> [Directions for this task]:
Below are the records; give again exactly the line with "staining of glioma", the line with "was stained to", and each line that lies between them, and nothing besides.

> [Data records]:

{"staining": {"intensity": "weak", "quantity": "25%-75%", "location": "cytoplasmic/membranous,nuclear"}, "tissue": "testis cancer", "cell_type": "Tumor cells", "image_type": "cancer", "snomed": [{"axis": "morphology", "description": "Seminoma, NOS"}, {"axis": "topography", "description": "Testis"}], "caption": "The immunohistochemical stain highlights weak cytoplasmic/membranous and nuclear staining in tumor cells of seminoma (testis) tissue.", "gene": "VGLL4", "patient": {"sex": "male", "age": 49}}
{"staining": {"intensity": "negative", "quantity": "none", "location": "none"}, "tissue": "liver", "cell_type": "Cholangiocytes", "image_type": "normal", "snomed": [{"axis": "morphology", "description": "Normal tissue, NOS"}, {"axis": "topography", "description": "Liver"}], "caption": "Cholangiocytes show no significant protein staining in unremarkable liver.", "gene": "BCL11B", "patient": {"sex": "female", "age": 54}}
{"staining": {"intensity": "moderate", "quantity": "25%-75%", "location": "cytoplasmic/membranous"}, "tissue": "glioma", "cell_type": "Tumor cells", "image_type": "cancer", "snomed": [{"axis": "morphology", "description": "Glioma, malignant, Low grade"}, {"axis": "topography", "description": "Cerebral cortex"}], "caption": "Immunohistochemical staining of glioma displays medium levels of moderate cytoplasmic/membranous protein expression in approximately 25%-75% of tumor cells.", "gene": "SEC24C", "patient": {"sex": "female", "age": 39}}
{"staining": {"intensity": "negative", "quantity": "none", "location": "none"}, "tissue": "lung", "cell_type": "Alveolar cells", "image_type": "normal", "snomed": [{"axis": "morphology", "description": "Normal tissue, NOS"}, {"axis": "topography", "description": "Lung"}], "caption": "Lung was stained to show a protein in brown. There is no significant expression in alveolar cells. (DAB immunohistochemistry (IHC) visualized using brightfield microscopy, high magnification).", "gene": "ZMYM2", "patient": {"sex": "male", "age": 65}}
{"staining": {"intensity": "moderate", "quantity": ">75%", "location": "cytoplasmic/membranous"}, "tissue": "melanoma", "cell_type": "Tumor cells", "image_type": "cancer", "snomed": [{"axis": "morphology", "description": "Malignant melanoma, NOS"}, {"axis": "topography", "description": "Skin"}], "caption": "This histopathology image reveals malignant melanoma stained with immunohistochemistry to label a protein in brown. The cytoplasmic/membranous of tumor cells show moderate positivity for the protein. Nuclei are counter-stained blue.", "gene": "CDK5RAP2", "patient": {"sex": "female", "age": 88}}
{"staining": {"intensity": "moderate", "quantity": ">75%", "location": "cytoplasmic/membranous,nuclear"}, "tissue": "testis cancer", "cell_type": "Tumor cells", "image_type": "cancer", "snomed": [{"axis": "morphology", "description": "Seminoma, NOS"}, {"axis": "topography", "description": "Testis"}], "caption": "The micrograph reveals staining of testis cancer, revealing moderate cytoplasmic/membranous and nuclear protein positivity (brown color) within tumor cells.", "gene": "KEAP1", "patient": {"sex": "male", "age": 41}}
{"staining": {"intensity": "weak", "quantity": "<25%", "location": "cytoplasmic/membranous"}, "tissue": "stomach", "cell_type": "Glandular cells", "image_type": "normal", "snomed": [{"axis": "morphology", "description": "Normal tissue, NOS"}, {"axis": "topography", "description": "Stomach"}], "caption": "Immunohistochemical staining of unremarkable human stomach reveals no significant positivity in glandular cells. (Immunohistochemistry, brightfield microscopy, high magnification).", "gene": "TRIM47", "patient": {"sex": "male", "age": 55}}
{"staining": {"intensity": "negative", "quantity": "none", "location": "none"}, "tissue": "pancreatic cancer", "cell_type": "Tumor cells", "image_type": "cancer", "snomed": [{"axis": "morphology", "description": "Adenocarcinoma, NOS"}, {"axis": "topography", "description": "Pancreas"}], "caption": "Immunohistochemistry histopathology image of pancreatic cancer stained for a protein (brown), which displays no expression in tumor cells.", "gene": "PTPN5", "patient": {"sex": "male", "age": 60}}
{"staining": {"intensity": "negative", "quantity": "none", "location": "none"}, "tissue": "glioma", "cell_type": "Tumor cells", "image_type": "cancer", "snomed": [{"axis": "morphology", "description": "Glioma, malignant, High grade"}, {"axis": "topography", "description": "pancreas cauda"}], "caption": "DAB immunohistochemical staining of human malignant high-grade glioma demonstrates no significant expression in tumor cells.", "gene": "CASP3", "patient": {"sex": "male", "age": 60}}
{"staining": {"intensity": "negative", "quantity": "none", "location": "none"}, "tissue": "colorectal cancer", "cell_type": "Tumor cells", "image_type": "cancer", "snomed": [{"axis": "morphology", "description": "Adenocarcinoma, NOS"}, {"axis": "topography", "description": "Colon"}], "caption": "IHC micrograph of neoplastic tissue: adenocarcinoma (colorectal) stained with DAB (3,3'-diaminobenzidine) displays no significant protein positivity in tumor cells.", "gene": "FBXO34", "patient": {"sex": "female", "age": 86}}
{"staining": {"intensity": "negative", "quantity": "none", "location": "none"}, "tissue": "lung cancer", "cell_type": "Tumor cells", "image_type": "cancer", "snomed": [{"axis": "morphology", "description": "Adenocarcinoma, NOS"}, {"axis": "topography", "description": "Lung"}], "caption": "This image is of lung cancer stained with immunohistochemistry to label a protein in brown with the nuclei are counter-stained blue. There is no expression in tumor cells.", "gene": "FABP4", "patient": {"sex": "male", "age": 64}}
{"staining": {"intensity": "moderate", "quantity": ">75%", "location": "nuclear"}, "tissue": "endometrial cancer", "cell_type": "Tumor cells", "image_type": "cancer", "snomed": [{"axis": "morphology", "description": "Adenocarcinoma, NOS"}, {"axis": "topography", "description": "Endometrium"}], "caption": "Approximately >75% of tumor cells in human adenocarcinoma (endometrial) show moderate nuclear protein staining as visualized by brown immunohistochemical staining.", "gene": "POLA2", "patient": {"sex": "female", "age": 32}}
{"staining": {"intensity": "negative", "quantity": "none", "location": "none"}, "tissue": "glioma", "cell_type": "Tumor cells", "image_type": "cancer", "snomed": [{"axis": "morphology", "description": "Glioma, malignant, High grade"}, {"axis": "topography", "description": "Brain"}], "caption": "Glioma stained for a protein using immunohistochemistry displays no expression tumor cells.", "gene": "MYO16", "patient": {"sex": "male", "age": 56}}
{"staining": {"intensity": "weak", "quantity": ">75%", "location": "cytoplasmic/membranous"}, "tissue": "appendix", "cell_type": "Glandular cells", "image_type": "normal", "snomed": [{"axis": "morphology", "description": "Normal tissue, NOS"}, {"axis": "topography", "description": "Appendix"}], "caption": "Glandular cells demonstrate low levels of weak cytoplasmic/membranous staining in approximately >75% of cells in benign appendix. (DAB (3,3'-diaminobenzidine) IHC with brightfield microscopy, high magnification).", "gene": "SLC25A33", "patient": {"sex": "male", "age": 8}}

> [Output for this exercise]:
{"staining": {"intensity": "moderate", "quantity": "25%-75%", "location": "cytoplasmic/membranous"}, "tissue": "glioma", "cell_type": "Tumor cells", "image_type": "cancer", "snomed": [{"axis": "morphology", "description": "Glioma, malignant, Low grade"}, {"axis": "topography", "description": "Cerebral cortex"}], "caption": "Immunohistochemical staining of glioma displays medium levels of moderate cytoplasmic/membranous protein expression in approximately 25%-75% of tumor cells.", "gene": "SEC24C", "patient": {"sex": "female", "age": 39}}
{"staining": {"intensity": "negative", "quantity": "none", "location": "none"}, "tissue": "lung", "cell_type": "Alveolar cells", "image_type": "normal", "snomed": [{"axis": "morphology", "description": "Normal tissue, NOS"}, {"axis": "topography", "description": "Lung"}], "caption": "Lung was stained to show a protein in brown. There is no significant expression in alveolar cells. (DAB immunohistochemistry (IHC) visualized using brightfield microscopy, high magnification).", "gene": "ZMYM2", "patient": {"sex": "male", "age": 65}}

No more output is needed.